EXERCISE DIRECTIONS: Copy the passage of the kindergarten friends text from "And she went" to "at your side.", word for word.

TEXT UNDER STUDY below:

They finished their tea before my group did and as one of them walked past our table I decided to be bold and ask, "Excuse me," I said, "I couldn't help noticing the four of you. You seem so happy together like you've know each other a very long time. I'm curious, how long have you know each other."

The woman smiled and said, "We've all known each other since kindergarten."

I said something like, "That's incredible." or "Wow, how did that happen?"

And she went on to say, "It's been very sweet over the years and at our age, you really cherish your women friends. Our children have come and gone. For some of us our husband (or husbands) have also come and gone, but we've always had each other."

So I'm thinking those rhinos out on the pretend savanna in Southern California and all the ones out on the real African savanna are on to something. There is safety and security in numbers, a camaraderie or, if you want to give it a gender specific name, a comadre that allows for taking on the risks of childbirth and raising children with the security of a posse of helpful women at your side.

End of TEXT UNDER STUDY.
AVAILABLE DATA below:

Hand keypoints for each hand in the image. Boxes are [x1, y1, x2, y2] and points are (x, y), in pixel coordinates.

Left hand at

End of AVAILABLE DATA.
AVAILABLE DATA below:

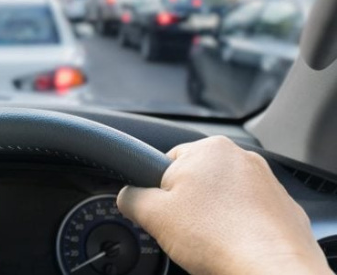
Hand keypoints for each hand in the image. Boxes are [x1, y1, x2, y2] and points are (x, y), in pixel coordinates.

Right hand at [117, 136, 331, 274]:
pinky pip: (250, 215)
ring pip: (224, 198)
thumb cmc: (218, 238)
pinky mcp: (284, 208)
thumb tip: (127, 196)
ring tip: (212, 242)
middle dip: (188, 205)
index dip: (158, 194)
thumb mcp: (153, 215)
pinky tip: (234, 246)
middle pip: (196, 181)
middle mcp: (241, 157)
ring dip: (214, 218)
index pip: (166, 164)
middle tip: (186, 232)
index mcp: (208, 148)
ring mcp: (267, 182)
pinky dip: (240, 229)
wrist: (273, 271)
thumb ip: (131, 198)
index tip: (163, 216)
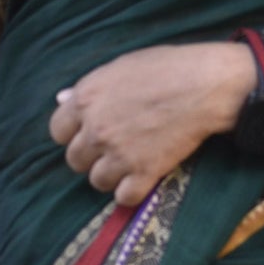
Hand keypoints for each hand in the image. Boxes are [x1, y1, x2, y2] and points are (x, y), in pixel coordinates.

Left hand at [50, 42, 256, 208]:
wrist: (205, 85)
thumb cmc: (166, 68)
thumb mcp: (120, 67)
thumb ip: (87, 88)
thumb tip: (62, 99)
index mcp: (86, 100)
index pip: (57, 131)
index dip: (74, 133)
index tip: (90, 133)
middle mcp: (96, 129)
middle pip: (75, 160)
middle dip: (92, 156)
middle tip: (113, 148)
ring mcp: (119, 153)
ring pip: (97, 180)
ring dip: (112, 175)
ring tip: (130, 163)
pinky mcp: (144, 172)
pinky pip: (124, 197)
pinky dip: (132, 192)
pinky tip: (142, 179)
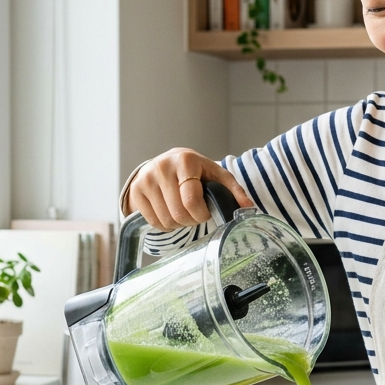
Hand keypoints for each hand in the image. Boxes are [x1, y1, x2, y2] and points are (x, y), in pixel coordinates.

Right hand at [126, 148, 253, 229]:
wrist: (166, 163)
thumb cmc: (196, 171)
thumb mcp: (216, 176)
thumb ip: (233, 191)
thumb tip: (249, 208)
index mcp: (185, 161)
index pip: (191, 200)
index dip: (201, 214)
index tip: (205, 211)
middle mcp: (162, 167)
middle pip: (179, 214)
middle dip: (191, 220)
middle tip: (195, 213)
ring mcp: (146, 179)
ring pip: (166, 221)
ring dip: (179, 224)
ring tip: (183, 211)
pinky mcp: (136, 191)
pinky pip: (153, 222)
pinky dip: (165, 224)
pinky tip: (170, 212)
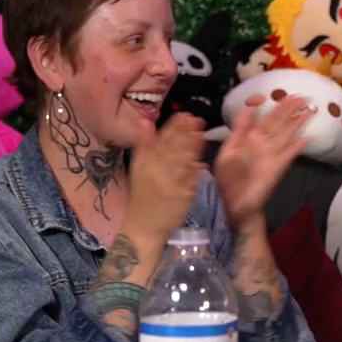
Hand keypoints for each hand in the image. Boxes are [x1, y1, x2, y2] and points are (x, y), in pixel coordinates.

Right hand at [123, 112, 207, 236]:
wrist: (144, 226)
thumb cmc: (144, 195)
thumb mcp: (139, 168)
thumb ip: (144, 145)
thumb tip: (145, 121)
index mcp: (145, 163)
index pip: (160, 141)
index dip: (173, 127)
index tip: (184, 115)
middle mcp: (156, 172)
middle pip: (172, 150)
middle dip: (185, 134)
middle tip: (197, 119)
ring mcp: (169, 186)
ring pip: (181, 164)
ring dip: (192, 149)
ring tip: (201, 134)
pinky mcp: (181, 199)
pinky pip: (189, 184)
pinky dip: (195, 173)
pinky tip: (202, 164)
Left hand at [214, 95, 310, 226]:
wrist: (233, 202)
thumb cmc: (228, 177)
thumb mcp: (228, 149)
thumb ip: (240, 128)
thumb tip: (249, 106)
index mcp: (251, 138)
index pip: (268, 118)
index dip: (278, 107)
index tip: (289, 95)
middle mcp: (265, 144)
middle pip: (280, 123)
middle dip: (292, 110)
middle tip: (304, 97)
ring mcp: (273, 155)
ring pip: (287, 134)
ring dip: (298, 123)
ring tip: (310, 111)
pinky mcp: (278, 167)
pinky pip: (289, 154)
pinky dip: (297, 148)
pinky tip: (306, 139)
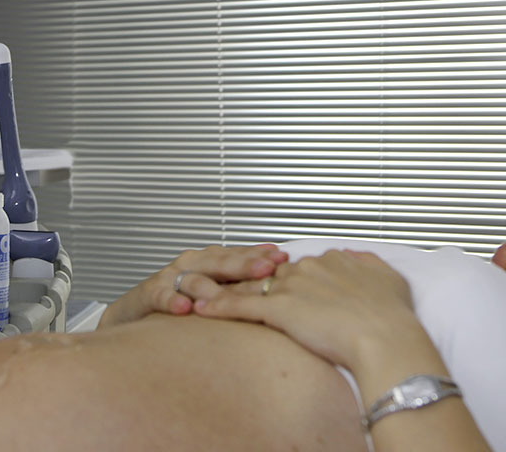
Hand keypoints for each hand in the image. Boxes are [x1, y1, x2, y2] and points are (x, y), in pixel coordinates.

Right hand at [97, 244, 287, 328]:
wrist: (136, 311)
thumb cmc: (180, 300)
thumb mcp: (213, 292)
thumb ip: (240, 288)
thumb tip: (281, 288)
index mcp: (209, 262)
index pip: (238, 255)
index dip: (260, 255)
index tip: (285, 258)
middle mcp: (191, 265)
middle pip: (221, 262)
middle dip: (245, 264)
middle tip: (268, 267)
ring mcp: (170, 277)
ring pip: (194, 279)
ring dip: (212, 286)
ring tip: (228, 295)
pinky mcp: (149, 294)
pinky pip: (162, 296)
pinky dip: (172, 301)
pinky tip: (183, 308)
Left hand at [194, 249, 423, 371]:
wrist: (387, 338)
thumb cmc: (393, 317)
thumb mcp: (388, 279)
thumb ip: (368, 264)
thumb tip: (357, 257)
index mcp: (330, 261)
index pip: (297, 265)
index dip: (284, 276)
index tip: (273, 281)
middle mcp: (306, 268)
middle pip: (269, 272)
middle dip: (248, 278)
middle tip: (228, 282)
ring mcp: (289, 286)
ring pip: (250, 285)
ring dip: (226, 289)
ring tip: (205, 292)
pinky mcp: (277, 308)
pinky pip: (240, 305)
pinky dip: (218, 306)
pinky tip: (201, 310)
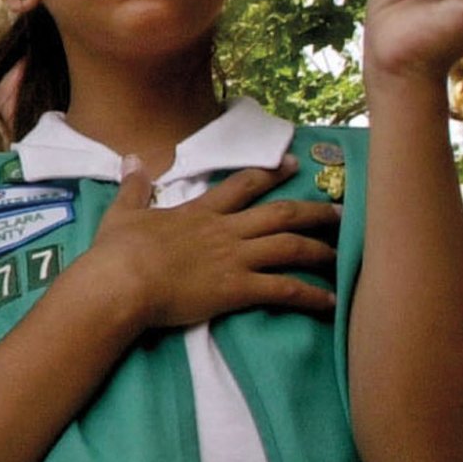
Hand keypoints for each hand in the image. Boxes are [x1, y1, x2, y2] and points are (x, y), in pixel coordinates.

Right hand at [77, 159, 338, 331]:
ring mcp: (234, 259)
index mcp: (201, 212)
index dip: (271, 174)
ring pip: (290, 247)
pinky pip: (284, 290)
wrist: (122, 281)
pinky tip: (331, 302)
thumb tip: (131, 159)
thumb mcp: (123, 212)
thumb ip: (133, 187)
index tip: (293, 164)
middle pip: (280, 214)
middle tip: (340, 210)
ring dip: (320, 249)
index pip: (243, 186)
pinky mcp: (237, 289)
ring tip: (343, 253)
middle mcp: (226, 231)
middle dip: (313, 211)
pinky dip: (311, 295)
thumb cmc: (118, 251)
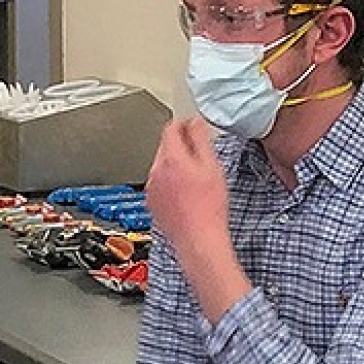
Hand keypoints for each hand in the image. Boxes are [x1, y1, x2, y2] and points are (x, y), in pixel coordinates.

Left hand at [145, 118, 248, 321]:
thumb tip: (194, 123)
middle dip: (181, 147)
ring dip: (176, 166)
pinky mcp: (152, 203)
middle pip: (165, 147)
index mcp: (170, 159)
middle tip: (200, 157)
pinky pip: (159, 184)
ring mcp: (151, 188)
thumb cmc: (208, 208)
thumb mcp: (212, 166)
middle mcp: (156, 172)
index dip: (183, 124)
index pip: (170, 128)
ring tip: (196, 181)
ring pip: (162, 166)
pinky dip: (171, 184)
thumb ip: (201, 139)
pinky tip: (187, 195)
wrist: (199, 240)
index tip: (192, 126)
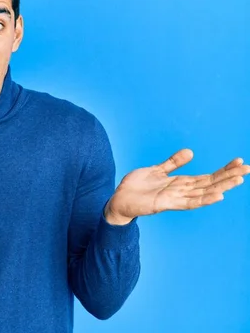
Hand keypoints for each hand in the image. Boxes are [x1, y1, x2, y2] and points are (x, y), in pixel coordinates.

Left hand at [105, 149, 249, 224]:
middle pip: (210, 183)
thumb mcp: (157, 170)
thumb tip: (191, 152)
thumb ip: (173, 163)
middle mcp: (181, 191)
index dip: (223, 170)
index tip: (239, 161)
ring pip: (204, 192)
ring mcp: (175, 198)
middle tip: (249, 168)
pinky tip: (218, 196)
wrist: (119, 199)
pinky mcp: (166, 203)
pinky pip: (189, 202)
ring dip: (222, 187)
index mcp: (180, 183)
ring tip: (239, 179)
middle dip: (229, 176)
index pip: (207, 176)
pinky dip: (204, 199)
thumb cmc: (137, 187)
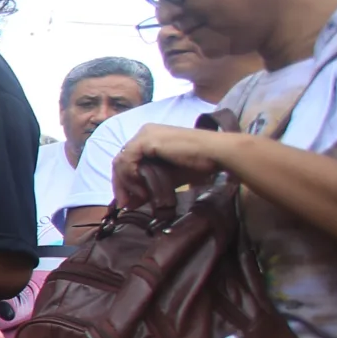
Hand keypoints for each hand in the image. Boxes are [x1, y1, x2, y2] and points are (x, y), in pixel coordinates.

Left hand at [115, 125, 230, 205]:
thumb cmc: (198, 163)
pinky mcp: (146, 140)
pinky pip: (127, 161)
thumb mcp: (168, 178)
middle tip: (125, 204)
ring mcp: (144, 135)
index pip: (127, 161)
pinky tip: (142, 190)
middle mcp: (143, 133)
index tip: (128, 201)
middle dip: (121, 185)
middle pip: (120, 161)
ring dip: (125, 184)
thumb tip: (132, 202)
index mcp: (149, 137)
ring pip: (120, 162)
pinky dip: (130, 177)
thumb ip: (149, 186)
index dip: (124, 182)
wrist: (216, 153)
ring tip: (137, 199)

End of AVAILABLE DATA.
AVAILABLE DATA below:

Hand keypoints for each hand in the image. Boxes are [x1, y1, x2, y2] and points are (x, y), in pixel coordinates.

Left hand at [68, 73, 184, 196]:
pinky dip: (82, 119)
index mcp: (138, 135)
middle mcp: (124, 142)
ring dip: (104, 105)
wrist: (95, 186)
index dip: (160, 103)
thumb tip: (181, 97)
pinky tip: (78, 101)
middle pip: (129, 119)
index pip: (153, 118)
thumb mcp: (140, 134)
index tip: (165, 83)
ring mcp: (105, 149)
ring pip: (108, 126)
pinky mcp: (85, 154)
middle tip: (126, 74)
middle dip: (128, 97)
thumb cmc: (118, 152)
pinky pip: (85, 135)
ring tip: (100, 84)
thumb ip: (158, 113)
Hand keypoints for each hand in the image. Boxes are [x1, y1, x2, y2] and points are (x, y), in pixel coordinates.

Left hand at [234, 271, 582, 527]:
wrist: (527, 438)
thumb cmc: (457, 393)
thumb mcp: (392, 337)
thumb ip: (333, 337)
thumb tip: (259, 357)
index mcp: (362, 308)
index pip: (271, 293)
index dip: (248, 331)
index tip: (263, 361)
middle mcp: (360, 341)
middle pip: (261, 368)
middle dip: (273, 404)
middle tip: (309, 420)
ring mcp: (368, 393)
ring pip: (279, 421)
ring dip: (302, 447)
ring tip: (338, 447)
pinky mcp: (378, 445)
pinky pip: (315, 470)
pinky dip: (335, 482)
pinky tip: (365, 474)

End of AVAILABLE DATA.

TASK OUTPUT:
And she went on to say, "It's been very sweet over the years and at our age, you really cherish your women friends. Our children have come and gone. For some of us our husband (or husbands) have also come and gone, but we've always had each other."

So I'm thinking those rhinos out on the pretend savanna in Southern California and all the ones out on the real African savanna are on to something. There is safety and security in numbers, a camaraderie or, if you want to give it a gender specific name, a comadre that allows for taking on the risks of childbirth and raising children with the security of a posse of helpful women at your side.